Although many are not aware of the database or its ongoing projects, the SOHP hopes to preserve the voices of those frequently left out of mainstream history.

“Oral history allows us to include the voices and the perspectives of many people across the political, economic and social spectra,” Seidman said. “Voices might not otherwise get included in the historical record.”

Students can work in work-study positions and semester-long internships for the SOHP. Junior Sophia Hutchens got a work-study position with SOHP after joining the Carolina Women's Center's Moxie Project over the summer. There, she met Seidman, who also serves as the Moxie Project's co-founder.

Hutchens’s job allows her to pursue her interests in gender expression and the history of feminism. Recently, she was able to engage in others’ stories for the upcoming National Coming Out Day.

“(I'm) going through the collections to find an interesting coming out story, and there are so many,” Hutchens said. “People, their connections to coming out, it's very engaging and everyone's life stories are so interesting.”

Since the program was founded in 1973, SOHP project manager Sara Wood has noted a change in the way oral history is being conducted. Wood said more emphasis is placed on the diversity of the students who work in the program, which also works on the projects Southern Mix: Honoring Asians and Asian Americans in the South and New Roots: Voices from Carolina del Norte!, which focuses on Latinx migration in North Carolina.

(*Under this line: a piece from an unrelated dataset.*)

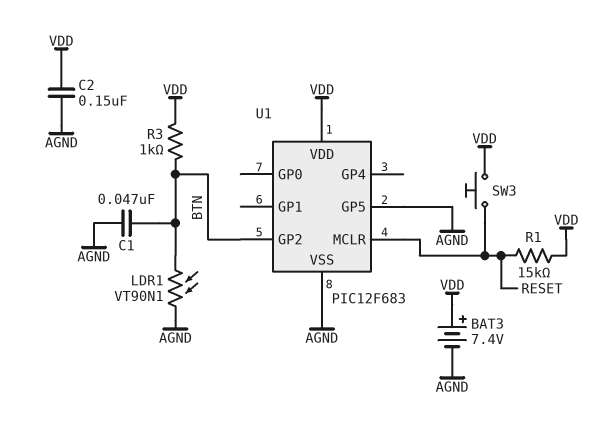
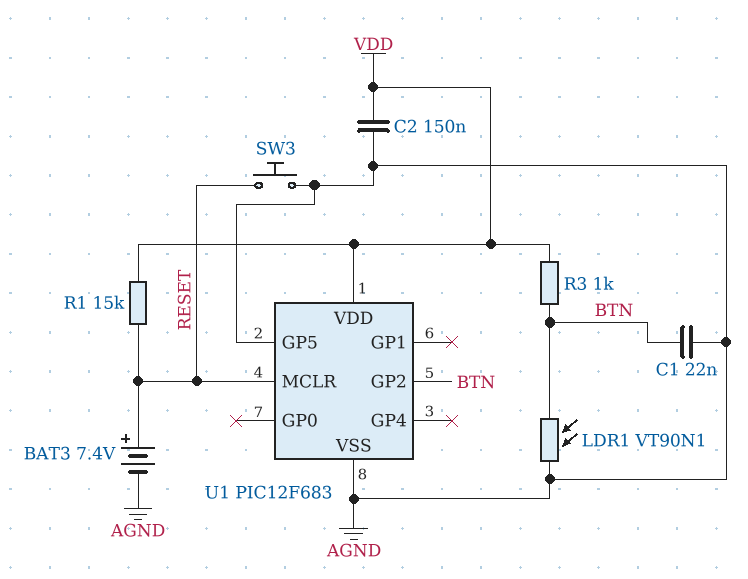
BAT3: 7.4V (plus VDD, minus AGND) -> 7.4V (plus RESET, minus AGND)
C1: 47nF (AGND, BTN) -> 22nF (AGND, BTN)
SW3: button (RESET, VDD) -> button (AGND, RESET)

“I think there are many more students of color who come through this program, and I think that's really important,” Wood said. “When we sit down to teach everybody approaching the methods, one of the things we say is whoever you are as the interviewer does really have an effect on the interview. You could be the best interviewer, but sometimes what you see comes before what you say.”

Another change Seidman has observed in oral history is the increased accessibility, which presents itself in podcasts, in digital exhibits and in music recently developed by Carolina Performing Arts artists-in-residence Flutronix utilizing database recordings.

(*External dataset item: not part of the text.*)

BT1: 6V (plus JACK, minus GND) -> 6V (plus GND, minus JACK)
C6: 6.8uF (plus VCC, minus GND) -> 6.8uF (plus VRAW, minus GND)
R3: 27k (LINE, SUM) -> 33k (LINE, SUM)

“It used to be that you had to go to Wilson Library and put the audio tape into the player and listen to it in the library, and so people have much more direct access now to the voices, which means that they can hear the emotion in people's voices,” Seidman said. “They can hear the different accents. They can hear the pacing of how people talk about these things, all of which gets flattened out and erased in transcripts when you just read people's words.”

Hutchens also said it is important to find the stories that are not being told.

“(Oral history) gives a unique insight,” Hutchens said. “And I do think that's lost when you're just reading a historical textbook because they pick and choose what to tell you, so you're not getting every story. You're only getting the stories that they think matter.”

The SOHP began as a form of social activism in giving voices to those often pushed to the margins of society, Wood said. She said the program still does that today.

“There's this human element that even though there may be two people with completely different backgrounds and understandings of the world, somebody who is documented in oral history and somebody is engaging in it, what you find when you're exploring these stories is there's a lot more connections between people than you originally imagine,” Wood said.